In the material below, the lines from the one containing "Custom Wide-Temperature Type" through the one containing "Energy storage system" are to be given again exactly, ends included, and no others.

»»

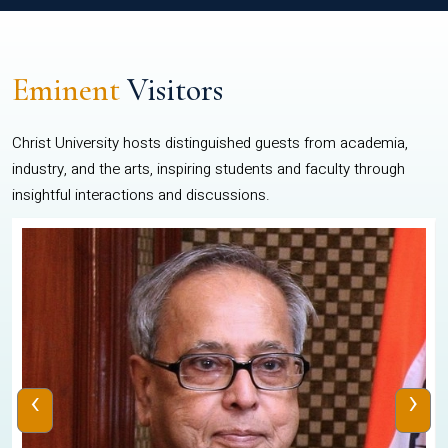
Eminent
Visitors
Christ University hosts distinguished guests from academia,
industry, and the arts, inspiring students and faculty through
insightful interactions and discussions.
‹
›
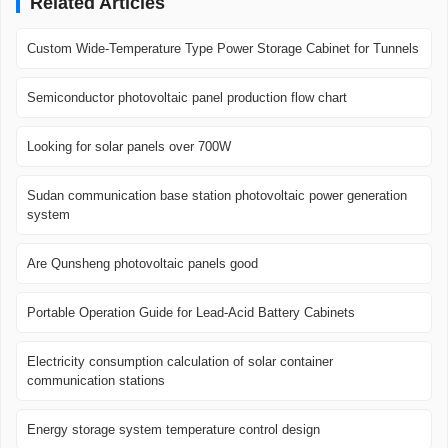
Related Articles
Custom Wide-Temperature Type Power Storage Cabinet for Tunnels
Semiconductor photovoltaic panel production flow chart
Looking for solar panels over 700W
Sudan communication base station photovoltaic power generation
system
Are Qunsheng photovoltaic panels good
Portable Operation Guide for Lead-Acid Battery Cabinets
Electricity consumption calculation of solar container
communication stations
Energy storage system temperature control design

««
»»

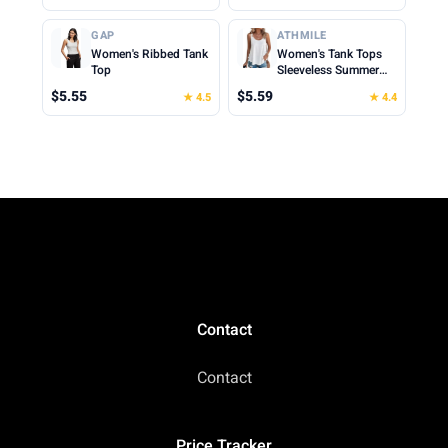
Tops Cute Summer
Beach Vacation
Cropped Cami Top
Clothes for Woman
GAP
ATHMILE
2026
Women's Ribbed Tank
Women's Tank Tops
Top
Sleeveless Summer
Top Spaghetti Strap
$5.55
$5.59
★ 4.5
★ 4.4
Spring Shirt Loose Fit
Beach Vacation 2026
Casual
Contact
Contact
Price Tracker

««

» **Task solution**
Custom Wide-Temperature Type Power Storage Cabinet for Tunnels
Semiconductor photovoltaic panel production flow chart
Looking for solar panels over 700W
Sudan communication base station photovoltaic power generation
system
Are Qunsheng photovoltaic panels good
Portable Operation Guide for Lead-Acid Battery Cabinets
Electricity consumption calculation of solar container
communication stations
Energy storage system temperature control design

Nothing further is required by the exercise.